(RECORDS TO USE)
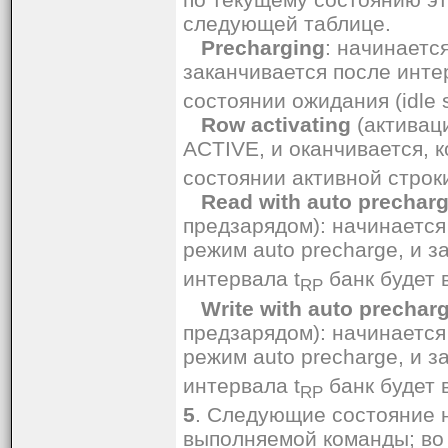
следующей таблице.
Precharging
: начинает
заканчивается после инте
состоянии ожидания (idle s
Row activating
(активаци
ACTIVE, и оканчивается, к
состоянии активной строки 
Read with auto prechar
предзарядом): начинается
режим auto precharge, и з
интервала t
банк будет в
RP
Write with auto prechar
предзарядом): начинается
режим auto precharge, и з
интервала t
банк будет в
RP
5
. Следующие состояние 
выполняемой команды; во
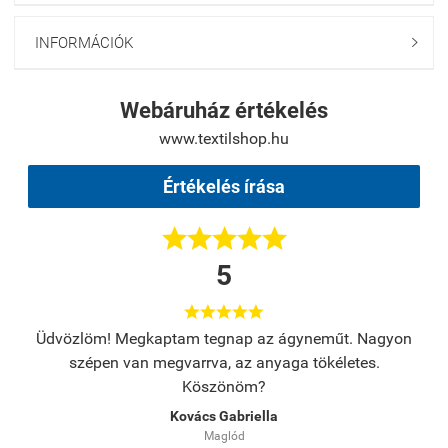
INFORMÁCIÓK

Webáruház értékelés
www.textilshop.hu
Értékelés írása





5





s.
Üdvözlöm! Megkaptam tegnap az ágyneműt. Nagyon
A
szépen van megvarrva, az anyaga tökéletes.
Köszönöm?
Kovács Gabriella
Maglód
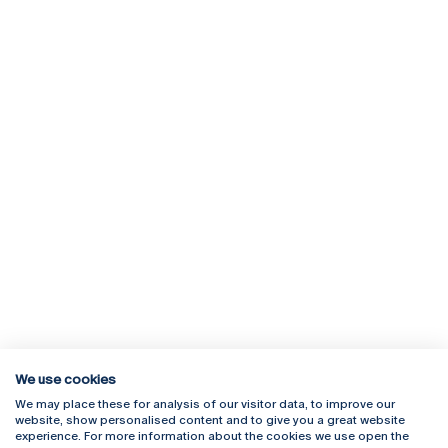
We use cookies
We may place these for analysis of our visitor data, to improve our
Rua Diogo Botelho 1327
Campus Online
website, show personalised content and to give you a great website
4169-005 Porto
Webmail
experience. For more information about the cookies we use open the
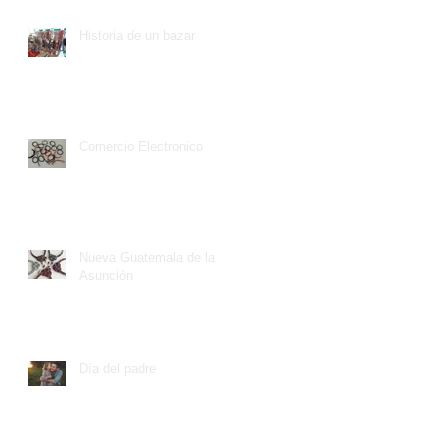
Historia de un bazar
Comercio Electronico
Nueva Guatemala de la
Asunción
Día del padre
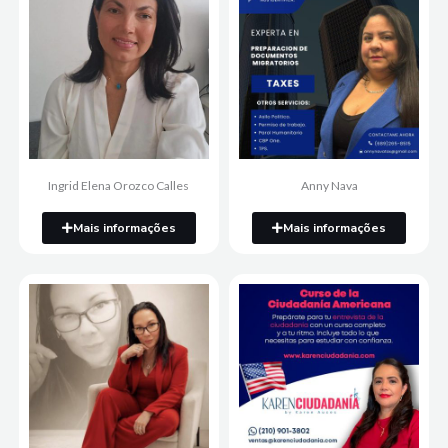
Ingrid Elena Orozco Calles
Anny Nava
Mais informações
Mais informações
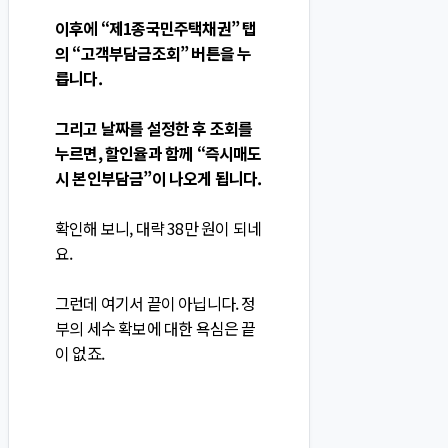
이후에 “제1종국민주택채권” 탭
의 “고객부담금조회” 버튼을 누
릅니다.
그리고 날짜를 설정한 후 조회를
누르면, 할인율과 함께 “즉시매도
시 본인부담금”이 나오게 됩니다.
확인해 보니, 대략 38만 원이 되네
요.
그런데 여기서 끝이 아닙니다. 정
부의 세수 확보에 대한 욕심은 끝
이 없죠.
(End RECORDS TO USE)
**WHAT TO PRODUCE:** Count the lines in the items above that contain the string "состоянии". Give only the number.

**RESULT FOR THIS TASK:** 2